A
central question when designing an AI system in the real world is, "how
to learn representations of the data that make it easier to extract
useful information when building classifiers or other predictors?"
Satisfactory answers are attainable for certain data, such as images,
texts, or audio. However, various types of data are gathered as graphs,
such as social networks, protein interaction networks, brain
connectomes, etc. Despite the emerging and powerful graph neural network
techniques, researchers are yet unanimous in the answer dedicated to
learning embeddings from graphs due to their high irregularity,
complexity, and sparsity.
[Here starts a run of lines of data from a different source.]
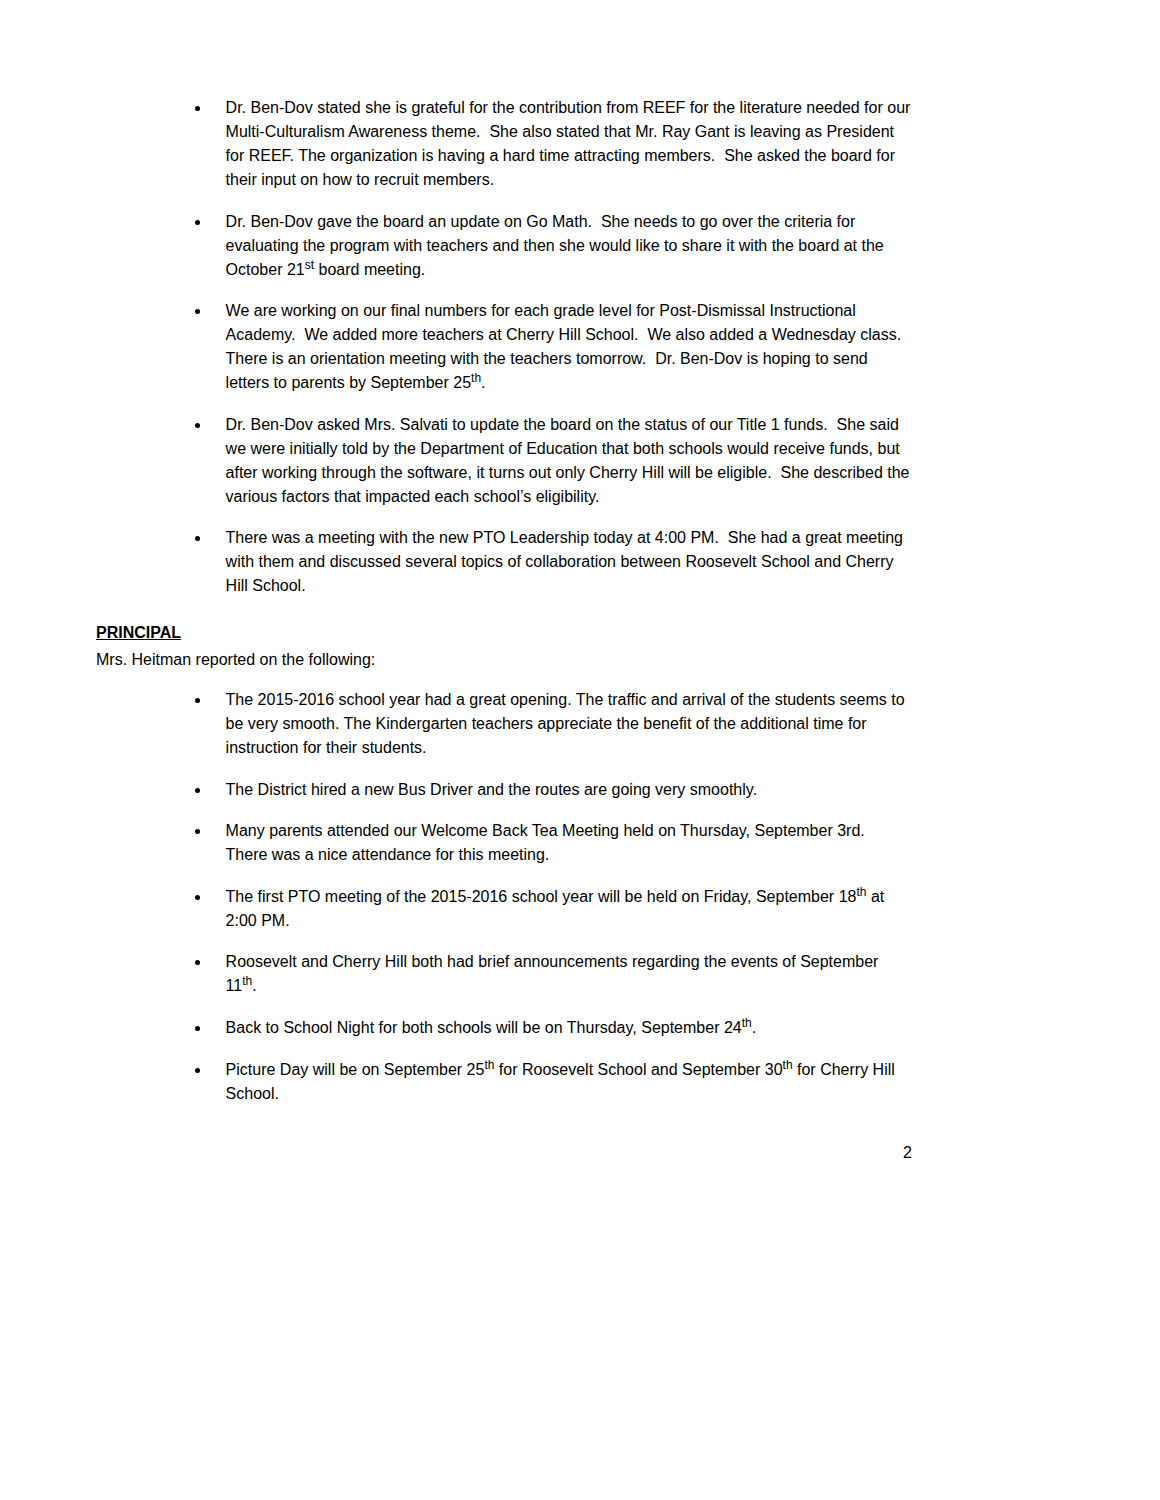Dr. Ben-Dov stated she is grateful for the contribution from REEF for the literature needed for our Multi-Culturalism Awareness theme. She also stated that Mr. Ray Gant is leaving as President for REEF. The organization is having a hard time attracting members. She asked the board for their input on how to recruit members.
Dr. Ben-Dov gave the board an update on Go Math. She needs to go over the criteria for evaluating the program with teachers and then she would like to share it with the board at the October 21st board meeting.
We are working on our final numbers for each grade level for Post-Dismissal Instructional Academy. We added more teachers at Cherry Hill School. We also added a Wednesday class. There is an orientation meeting with the teachers tomorrow. Dr. Ben-Dov is hoping to send letters to parents by September 25th.
Dr. Ben-Dov asked Mrs. Salvati to update the board on the status of our Title 1 funds. She said we were initially told by the Department of Education that both schools would receive funds, but after working through the software, it turns out only Cherry Hill will be eligible. She described the various factors that impacted each school’s eligibility.
There was a meeting with the new PTO Leadership today at 4:00 PM. She had a great meeting with them and discussed several topics of collaboration between Roosevelt School and Cherry Hill School.
PRINCIPAL
Mrs. Heitman reported on the following:
The 2015-2016 school year had a great opening. The traffic and arrival of the students seems to be very smooth. The Kindergarten teachers appreciate the benefit of the additional time for instruction for their students.
The District hired a new Bus Driver and the routes are going very smoothly.
Many parents attended our Welcome Back Tea Meeting held on Thursday, September 3rd. There was a nice attendance for this meeting.
The first PTO meeting of the 2015-2016 school year will be held on Friday, September 18th at 2:00 PM.
Roosevelt and Cherry Hill both had brief announcements regarding the events of September 11th.
Back to School Night for both schools will be on Thursday, September 24th.
Picture Day will be on September 25th for Roosevelt School and September 30th for Cherry Hill School.
2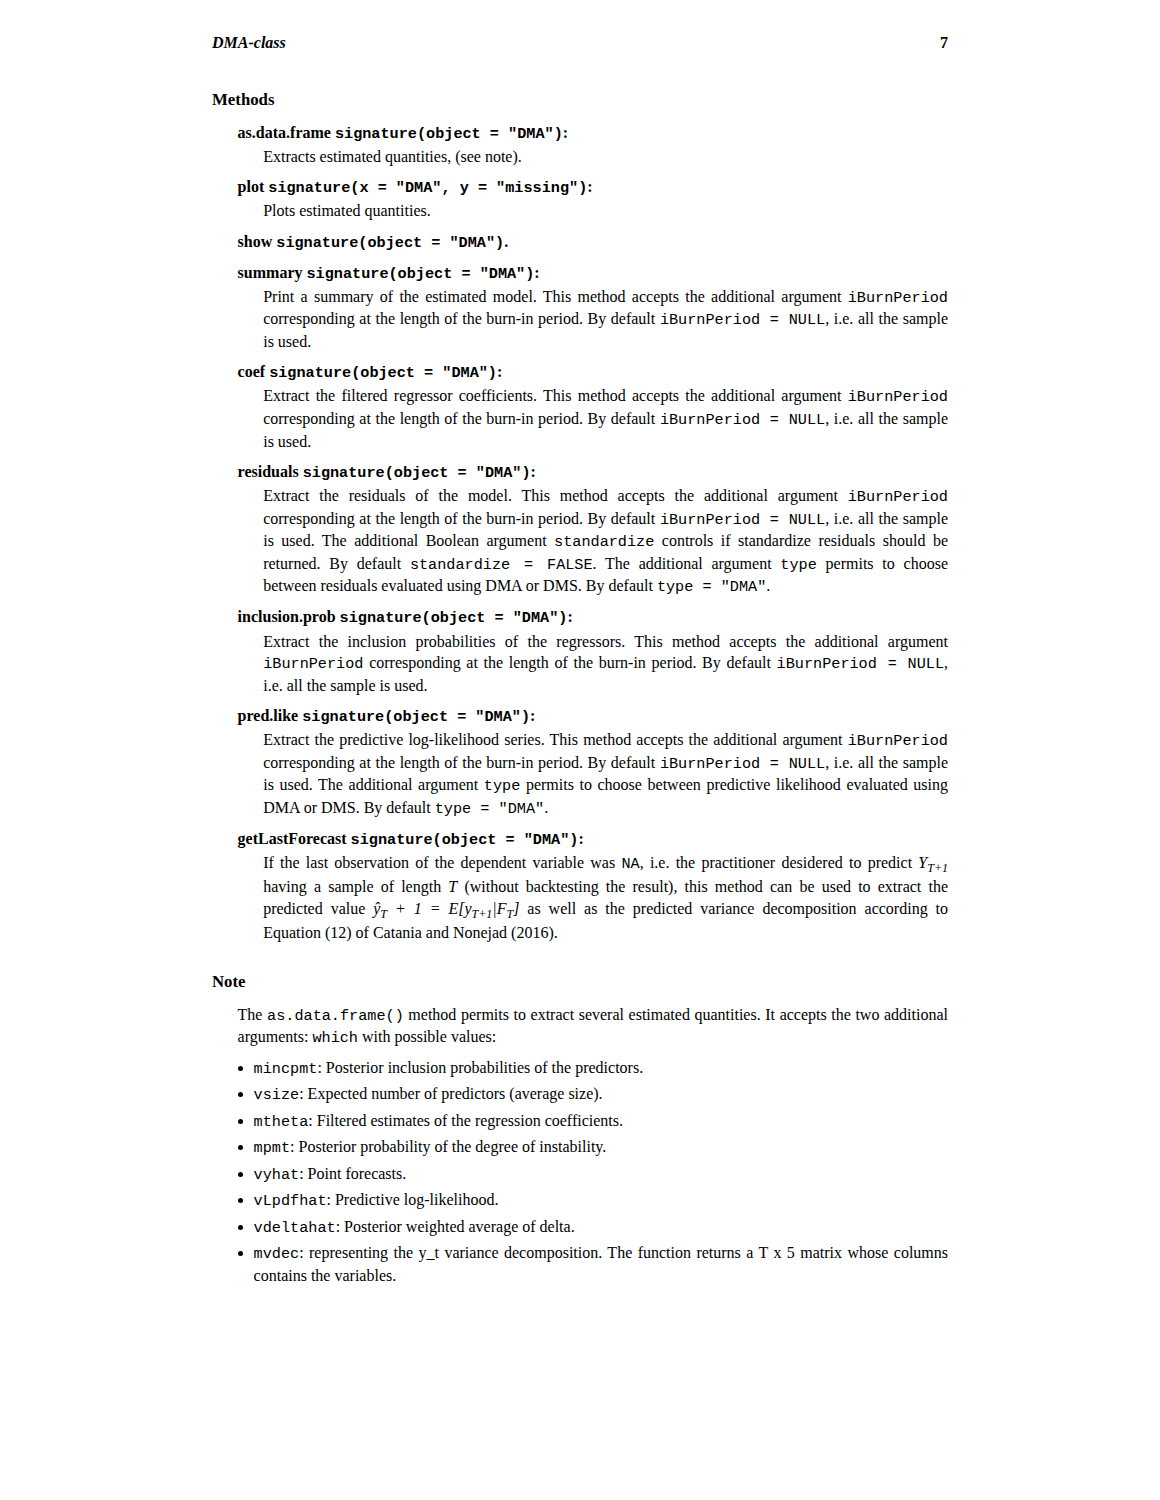DMA-class 7
Methods
as.data.frame signature(object = "DMA"):
Extracts estimated quantities, (see note).
plot signature(x = "DMA", y = "missing"):
Plots estimated quantities.
show signature(object = "DMA").
summary signature(object = "DMA"):
Print a summary of the estimated model. This method accepts the additional argument iBurnPeriod corresponding at the length of the burn-in period. By default iBurnPeriod = NULL, i.e. all the sample is used.
coef signature(object = "DMA"):
Extract the filtered regressor coefficients. This method accepts the additional argument iBurnPeriod corresponding at the length of the burn-in period. By default iBurnPeriod = NULL, i.e. all the sample is used.
residuals signature(object = "DMA"):
Extract the residuals of the model. This method accepts the additional argument iBurnPeriod corresponding at the length of the burn-in period. By default iBurnPeriod = NULL, i.e. all the sample is used. The additional Boolean argument standardize controls if standardize residuals should be returned. By default standardize = FALSE. The additional argument type permits to choose between residuals evaluated using DMA or DMS. By default type = "DMA".
inclusion.prob signature(object = "DMA"):
Extract the inclusion probabilities of the regressors. This method accepts the additional argument iBurnPeriod corresponding at the length of the burn-in period. By default iBurnPeriod = NULL, i.e. all the sample is used.
pred.like signature(object = "DMA"):
Extract the predictive log-likelihood series. This method accepts the additional argument iBurnPeriod corresponding at the length of the burn-in period. By default iBurnPeriod = NULL, i.e. all the sample is used. The additional argument type permits to choose between predictive likelihood evaluated using DMA or DMS. By default type = "DMA".
getLastForecast signature(object = "DMA"):
If the last observation of the dependent variable was NA, i.e. the practitioner desidered to predict YT+1 having a sample of length T (without backtesting the result), this method can be used to extract the predicted value ŷT + 1 = E[yT+1|FT] as well as the predicted variance decomposition according to Equation (12) of Catania and Nonejad (2016).
Note
The as.data.frame() method permits to extract several estimated quantities. It accepts the two additional arguments: which with possible values:
mincpmt: Posterior inclusion probabilities of the predictors.
vsize: Expected number of predictors (average size).
mtheta: Filtered estimates of the regression coefficients.
mpmt: Posterior probability of the degree of instability.
vyhat: Point forecasts.
vLpdfhat: Predictive log-likelihood.
vdeltahat: Posterior weighted average of delta.
mvdec: representing the y_t variance decomposition. The function returns a T x 5 matrix whose columns contains the variables.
I have been focusing on addressing the
critical challenges in graph representation learning.
In
this talk, I will first introduce my recent research results on solving
two key problems in graph representation learning. i) A significant
limitation of the famous graph convolutional network is over-smoothed
embeddings with deeper networks. ii) The scalability to big data, though
facilitated by self-supervised pretraining, loses the focus on local
structure. After that, I will expand the horizons beyond the nodes and
discuss how they interact with the algorithm design. i) Graph-level
embeddings are desired instead of node-level embeddings in some
applications. ii) Data distribution implies graph structure---even if it
is not explicitly given. Besides addressing the efficacy of
representation learning, I also designed fairness-aware machine learning
algorithms to tackle the bias in model training and data processing. I
applied my new representation learning methods to successfully solve
various real-world applications, such as brain disease early diagnosis,
drug repositioning, and social media network predictions.